Supplied data:
>> BEGIN

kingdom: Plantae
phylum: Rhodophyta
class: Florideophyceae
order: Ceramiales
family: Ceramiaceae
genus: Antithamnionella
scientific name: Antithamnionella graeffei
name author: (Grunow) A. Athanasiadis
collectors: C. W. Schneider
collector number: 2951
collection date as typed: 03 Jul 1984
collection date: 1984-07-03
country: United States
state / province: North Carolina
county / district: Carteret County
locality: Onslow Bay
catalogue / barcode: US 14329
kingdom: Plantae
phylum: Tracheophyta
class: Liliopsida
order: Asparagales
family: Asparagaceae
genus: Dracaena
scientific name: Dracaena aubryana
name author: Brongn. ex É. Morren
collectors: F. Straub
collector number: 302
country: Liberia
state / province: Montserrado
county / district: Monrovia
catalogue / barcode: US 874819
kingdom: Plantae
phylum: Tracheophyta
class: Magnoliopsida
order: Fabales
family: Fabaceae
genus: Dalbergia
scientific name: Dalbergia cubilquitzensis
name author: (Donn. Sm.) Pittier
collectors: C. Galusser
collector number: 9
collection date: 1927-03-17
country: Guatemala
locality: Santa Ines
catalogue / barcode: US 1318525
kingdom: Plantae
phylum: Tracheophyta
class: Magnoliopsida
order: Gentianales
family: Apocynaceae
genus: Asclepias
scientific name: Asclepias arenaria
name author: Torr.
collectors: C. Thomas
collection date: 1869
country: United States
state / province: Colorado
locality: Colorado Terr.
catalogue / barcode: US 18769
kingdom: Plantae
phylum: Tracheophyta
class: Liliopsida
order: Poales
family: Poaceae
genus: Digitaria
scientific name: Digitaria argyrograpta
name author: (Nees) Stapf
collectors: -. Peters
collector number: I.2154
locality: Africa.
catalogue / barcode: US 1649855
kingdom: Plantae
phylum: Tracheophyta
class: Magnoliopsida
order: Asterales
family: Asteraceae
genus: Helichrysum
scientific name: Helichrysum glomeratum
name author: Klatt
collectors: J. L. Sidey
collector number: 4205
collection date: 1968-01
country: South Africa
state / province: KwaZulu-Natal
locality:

>> END

Revise the rows above by changing every "catalogue / barcode" to "specimen number", leaving everything else as it is.

Answer for this exercise:
kingdom: Plantae
phylum: Rhodophyta
class: Florideophyceae
order: Ceramiales
family: Ceramiaceae
genus: Antithamnionella
scientific name: Antithamnionella graeffei
name author: (Grunow) A. Athanasiadis
collectors: C. W. Schneider
collector number: 2951
collection date as typed: 03 Jul 1984
collection date: 1984-07-03
country: United States
state / province: North Carolina
county / district: Carteret County
locality: Onslow Bay
specimen number: US 14329
kingdom: Plantae
phylum: Tracheophyta
class: Liliopsida
order: Asparagales
family: Asparagaceae
genus: Dracaena
scientific name: Dracaena aubryana
name author: Brongn. ex É. Morren
collectors: F. Straub
collector number: 302
country: Liberia
state / province: Montserrado
county / district: Monrovia
specimen number: US 874819
kingdom: Plantae
phylum: Tracheophyta
class: Magnoliopsida
order: Fabales
family: Fabaceae
genus: Dalbergia
scientific name: Dalbergia cubilquitzensis
name author: (Donn. Sm.) Pittier
collectors: C. Galusser
collector number: 9
collection date: 1927-03-17
country: Guatemala
locality: Santa Ines
specimen number: US 1318525
kingdom: Plantae
phylum: Tracheophyta
class: Magnoliopsida
order: Gentianales
family: Apocynaceae
genus: Asclepias
scientific name: Asclepias arenaria
name author: Torr.
collectors: C. Thomas
collection date: 1869
country: United States
state / province: Colorado
locality: Colorado Terr.
specimen number: US 18769
kingdom: Plantae
phylum: Tracheophyta
class: Liliopsida
order: Poales
family: Poaceae
genus: Digitaria
scientific name: Digitaria argyrograpta
name author: (Nees) Stapf
collectors: -. Peters
collector number: I.2154
locality: Africa.
specimen number: US 1649855
kingdom: Plantae
phylum: Tracheophyta
class: Magnoliopsida
order: Asterales
family: Asteraceae
genus: Helichrysum
scientific name: Helichrysum glomeratum
name author: Klatt
collectors: J. L. Sidey
collector number: 4205
collection date: 1968-01
country: South Africa
state / province: KwaZulu-Natal
locality:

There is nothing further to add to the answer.